As for the predecessor conference, the program consists of two parts:
- invited lectures discussing new R developments and exciting applications of R,
- user-contributed presentations reflecting the wide range of fields in which R is used to analyze data.
A major goal of the useR! conference is to bring users from various fields together and provide a platform for discussion and exchange of ideas: both in the formal framework of presentations as well as in the informal part of the conference in Dortmund's famous beer pubs and restaurants.
Prior to the conference, on 2008-08-11, there are tutorials offered at the conference site.
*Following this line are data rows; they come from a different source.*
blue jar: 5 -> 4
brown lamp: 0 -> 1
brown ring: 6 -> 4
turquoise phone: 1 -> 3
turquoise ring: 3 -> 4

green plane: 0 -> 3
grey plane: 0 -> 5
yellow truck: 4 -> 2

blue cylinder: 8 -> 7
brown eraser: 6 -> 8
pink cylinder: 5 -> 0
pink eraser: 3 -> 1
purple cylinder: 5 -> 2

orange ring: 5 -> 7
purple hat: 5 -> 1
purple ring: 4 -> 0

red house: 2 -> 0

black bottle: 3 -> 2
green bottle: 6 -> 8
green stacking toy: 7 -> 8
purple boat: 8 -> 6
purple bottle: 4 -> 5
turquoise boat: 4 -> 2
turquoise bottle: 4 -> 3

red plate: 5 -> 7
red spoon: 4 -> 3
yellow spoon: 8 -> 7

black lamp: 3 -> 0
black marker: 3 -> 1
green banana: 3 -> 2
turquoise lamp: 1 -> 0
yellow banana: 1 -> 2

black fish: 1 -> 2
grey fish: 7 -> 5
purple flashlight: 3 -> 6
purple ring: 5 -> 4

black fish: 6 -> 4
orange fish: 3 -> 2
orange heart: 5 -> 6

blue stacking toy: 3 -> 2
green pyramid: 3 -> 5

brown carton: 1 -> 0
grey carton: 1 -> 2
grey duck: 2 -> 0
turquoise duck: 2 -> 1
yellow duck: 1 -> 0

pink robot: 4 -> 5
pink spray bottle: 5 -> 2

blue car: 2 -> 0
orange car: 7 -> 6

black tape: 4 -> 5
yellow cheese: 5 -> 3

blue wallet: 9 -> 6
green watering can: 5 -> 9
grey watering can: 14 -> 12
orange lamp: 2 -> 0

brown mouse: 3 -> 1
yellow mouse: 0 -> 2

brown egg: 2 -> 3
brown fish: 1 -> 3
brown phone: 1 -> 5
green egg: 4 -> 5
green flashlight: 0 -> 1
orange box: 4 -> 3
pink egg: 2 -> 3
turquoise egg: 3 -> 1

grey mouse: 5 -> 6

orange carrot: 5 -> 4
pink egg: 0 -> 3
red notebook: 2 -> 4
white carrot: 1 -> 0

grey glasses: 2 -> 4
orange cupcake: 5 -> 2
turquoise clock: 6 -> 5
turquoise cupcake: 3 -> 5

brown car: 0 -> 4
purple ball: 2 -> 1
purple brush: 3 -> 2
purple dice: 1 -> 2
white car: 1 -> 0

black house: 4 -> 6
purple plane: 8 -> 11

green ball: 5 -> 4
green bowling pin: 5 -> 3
Each tutorial has a length of 3 hours and takes place either in the morning or afternoon.
Call for Papers
We invite all R users to submit abstracts presenting innovations or exciting applications of R on topics such as:
Applied Statistics & Biostatistics
Chemometrics and Computational Physics
Econometrics & Finance
Environmetrics & Ecological Modeling
High Performance Computing
Marketing & Business Analytics
Statistics in the Social and Political Sciences
Visualization & Graphics
and many more.
We recommend a length of about one page in pdf format. The program committee decided on the presentation format. There is no proceedings volume, but the abstracts are available in an online collection linked from the conference program and in a single pdf file.
Deadline for submission of abstracts: 2008-03-31.